Die große Besetzung für Soli, Chor, Knabenchor, Orchester und Orgel stellt eine große Herausforderung für alle Mitwirkenden dar. Das neue „Konzertzimmer“ der Staatsoper Unter den Linden bot nicht einmal allen Chorsängern Platz, der Knabenchor war unsichtbar hinter der Bühne platziert.

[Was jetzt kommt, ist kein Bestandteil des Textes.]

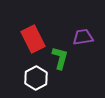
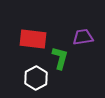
red rectangle: rotated 56 degrees counterclockwise
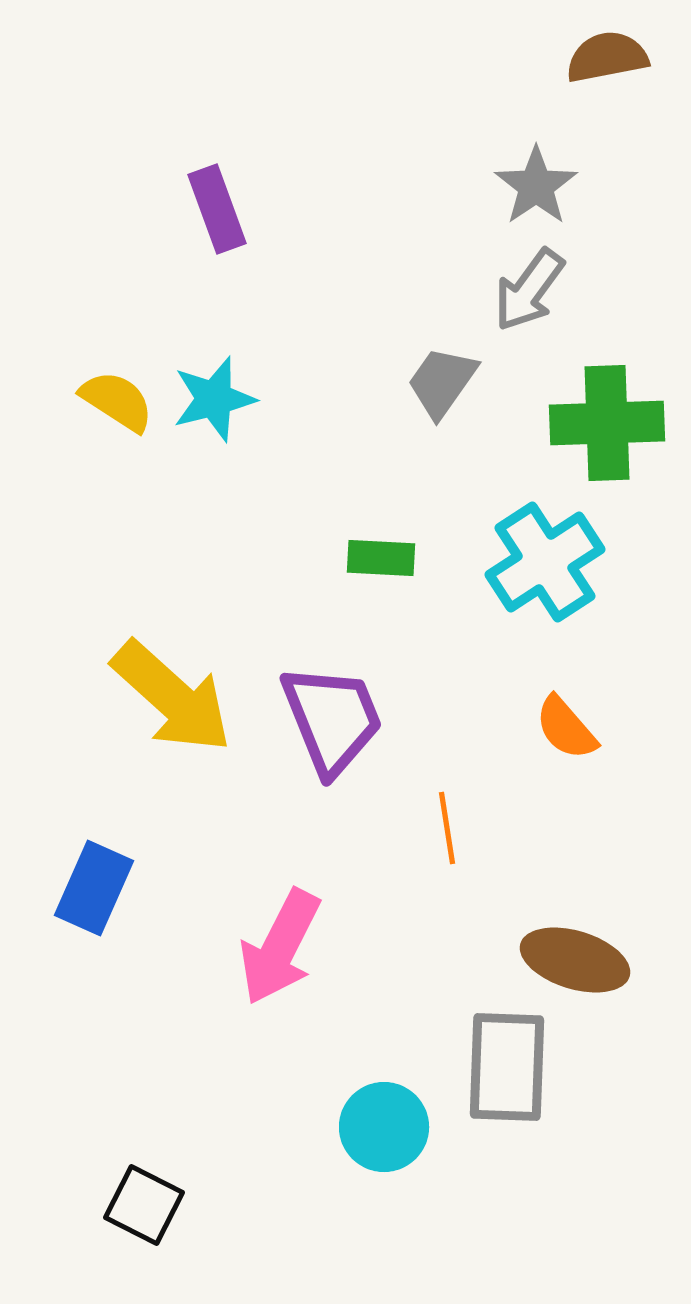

Das etwa 90 Minuten dauernde Werk ist keine leichte Kost. Britten hat zusätzlich zu den lateinischen Messtexten Gedichte des jungen englischen Dichters Wilfried Owen vertont, der 1918 kurz vor dem Ende des Ersten Weltkriegs auf einem französischen Schlachtfeld fiel. Die Sopransoli sind dem gemischten Chor mit den Messtexten zugeordnet, Bariton und Tenor interpretieren die Texte Owens.

Die ersten Passagen werden leise, verhalten vorgetragen, erst allmählich steigern sich Tempo und Intensität der Musik. Die Aufführung konnte mit drei hervorragenden Solisten aufwarten: neben der Sopranistin Anna Nechaeva waren der Bariton Matthias Goerne und der Tenor Ian Bostridge aufgeboten. Bostridges etwas schneidender Tenor war für die Wiedergabe der englischen Texte vorzüglich geeignet, man konnte tatsächlich jedes Wort verstehen. Goerne dagegen sang zwar balsamisch schön, in welcher Sprache, war allerdings nicht zu hören. Nechaeva blieb gegenüber den Herren etwas blass, was aber auch dem weniger dankbaren Part geschuldet war.

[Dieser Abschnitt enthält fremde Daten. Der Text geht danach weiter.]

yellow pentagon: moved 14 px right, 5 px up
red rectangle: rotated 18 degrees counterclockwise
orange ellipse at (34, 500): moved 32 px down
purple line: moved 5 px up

Dirigiert hat den riesigen Apparat der erfahrene Brite mit italienischen Wurzeln, Antonio Pappano. Mit äußerster Umsicht und bester Kenntnis der Partitur sorgte er für ein hoch konzentriertes Zusammenspiel der zahlreichen Mitwirkenden. Der Staatsopernchor, von Martin Wright hervorragend einstudiert, und der Kinderchor der Staatsoper, Einstudierung Vinzenz Weissensteiner, stellten einmal mehr ihre hohe Qualität unter Beweis.

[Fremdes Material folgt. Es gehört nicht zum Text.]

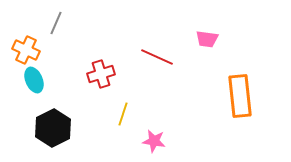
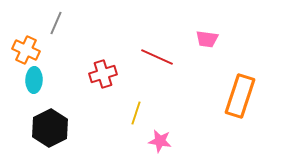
red cross: moved 2 px right
cyan ellipse: rotated 25 degrees clockwise
orange rectangle: rotated 24 degrees clockwise
yellow line: moved 13 px right, 1 px up
black hexagon: moved 3 px left
pink star: moved 6 px right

Das Publikum in der praktisch ausverkauften Lindenoper war von der Intensität des Werkes und seiner Interpretation gebannt. Kein Hüsteln oder unruhiges Zappeln störte die Ergriffenheit des Auditoriums. Gerade in diesen politisch unruhigen Zeiten ist dieses Werk eine deutliche Mahnung, wohin Kriege und ihre Schlachten führen. Lang anhaltender, begeisterter Applaus.